RECORDED INFORMATION:
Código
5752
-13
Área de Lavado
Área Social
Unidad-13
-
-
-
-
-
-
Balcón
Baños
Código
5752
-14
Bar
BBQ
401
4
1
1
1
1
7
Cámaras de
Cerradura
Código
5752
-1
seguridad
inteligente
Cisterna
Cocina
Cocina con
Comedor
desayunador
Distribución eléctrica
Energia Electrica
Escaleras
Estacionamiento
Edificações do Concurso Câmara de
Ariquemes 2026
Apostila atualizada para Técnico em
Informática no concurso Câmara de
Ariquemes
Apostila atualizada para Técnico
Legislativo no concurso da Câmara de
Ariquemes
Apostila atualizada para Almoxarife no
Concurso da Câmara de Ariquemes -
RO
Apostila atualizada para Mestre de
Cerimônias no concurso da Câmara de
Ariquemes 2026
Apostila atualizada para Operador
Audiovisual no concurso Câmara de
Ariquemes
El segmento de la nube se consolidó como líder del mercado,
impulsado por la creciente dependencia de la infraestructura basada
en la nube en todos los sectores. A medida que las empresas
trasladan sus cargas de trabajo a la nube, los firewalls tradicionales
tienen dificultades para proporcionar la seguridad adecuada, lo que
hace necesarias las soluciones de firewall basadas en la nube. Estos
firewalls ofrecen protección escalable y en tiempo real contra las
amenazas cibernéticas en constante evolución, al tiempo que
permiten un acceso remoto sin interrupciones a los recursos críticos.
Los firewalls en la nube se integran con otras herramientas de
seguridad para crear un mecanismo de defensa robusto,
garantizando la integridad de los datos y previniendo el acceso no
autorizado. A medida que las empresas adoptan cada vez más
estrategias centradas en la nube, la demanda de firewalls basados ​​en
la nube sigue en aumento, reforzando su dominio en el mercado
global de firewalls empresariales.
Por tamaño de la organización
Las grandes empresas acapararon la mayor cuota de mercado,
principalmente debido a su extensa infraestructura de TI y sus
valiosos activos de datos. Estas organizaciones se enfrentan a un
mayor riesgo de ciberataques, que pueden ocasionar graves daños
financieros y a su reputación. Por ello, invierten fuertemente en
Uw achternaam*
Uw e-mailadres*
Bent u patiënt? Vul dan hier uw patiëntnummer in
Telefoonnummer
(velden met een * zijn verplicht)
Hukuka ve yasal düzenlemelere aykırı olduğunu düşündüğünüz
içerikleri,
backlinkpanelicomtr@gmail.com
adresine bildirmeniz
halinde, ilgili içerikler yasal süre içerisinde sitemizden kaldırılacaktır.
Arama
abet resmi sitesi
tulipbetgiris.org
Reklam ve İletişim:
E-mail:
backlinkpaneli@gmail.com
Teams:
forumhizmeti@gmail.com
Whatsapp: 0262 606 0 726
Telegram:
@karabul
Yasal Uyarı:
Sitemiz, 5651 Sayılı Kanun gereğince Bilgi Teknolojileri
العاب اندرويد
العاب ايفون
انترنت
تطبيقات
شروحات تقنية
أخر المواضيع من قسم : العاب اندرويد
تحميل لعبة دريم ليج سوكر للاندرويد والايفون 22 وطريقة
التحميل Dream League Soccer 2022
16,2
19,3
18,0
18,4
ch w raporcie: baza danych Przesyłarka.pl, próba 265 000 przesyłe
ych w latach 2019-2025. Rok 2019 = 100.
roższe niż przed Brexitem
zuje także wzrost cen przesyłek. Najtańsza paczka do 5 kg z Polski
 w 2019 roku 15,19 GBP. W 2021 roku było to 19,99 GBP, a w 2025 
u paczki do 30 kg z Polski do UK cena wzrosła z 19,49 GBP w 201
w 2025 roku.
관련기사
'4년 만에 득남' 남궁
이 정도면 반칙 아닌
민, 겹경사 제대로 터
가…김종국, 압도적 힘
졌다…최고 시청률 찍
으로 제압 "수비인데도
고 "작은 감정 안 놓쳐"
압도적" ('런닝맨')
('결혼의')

THE TASK: Restate the material word for word, but only from its first line through the line containing "seguridad para crear".

OUTPUT BELOW:
Código
5752
-13
Área de Lavado
Área Social
Unidad-13
-
-
-
-
-
-
Balcón
Baños
Código
5752
-14
Bar
BBQ
401
4
1
1
1
1
7
Cámaras de
Cerradura
Código
5752
-1
seguridad
inteligente
Cisterna
Cocina
Cocina con
Comedor
desayunador
Distribución eléctrica
Energia Electrica
Escaleras
Estacionamiento
Edificações do Concurso Câmara de
Ariquemes 2026
Apostila atualizada para Técnico em
Informática no concurso Câmara de
Ariquemes
Apostila atualizada para Técnico
Legislativo no concurso da Câmara de
Ariquemes
Apostila atualizada para Almoxarife no
Concurso da Câmara de Ariquemes -
RO
Apostila atualizada para Mestre de
Cerimônias no concurso da Câmara de
Ariquemes 2026
Apostila atualizada para Operador
Audiovisual no concurso Câmara de
Ariquemes
El segmento de la nube se consolidó como líder del mercado,
impulsado por la creciente dependencia de la infraestructura basada
en la nube en todos los sectores. A medida que las empresas
trasladan sus cargas de trabajo a la nube, los firewalls tradicionales
tienen dificultades para proporcionar la seguridad adecuada, lo que
hace necesarias las soluciones de firewall basadas en la nube. Estos
firewalls ofrecen protección escalable y en tiempo real contra las
amenazas cibernéticas en constante evolución, al tiempo que
permiten un acceso remoto sin interrupciones a los recursos críticos.
Los firewalls en la nube se integran con otras herramientas de
seguridad para crear un mecanismo de defensa robusto,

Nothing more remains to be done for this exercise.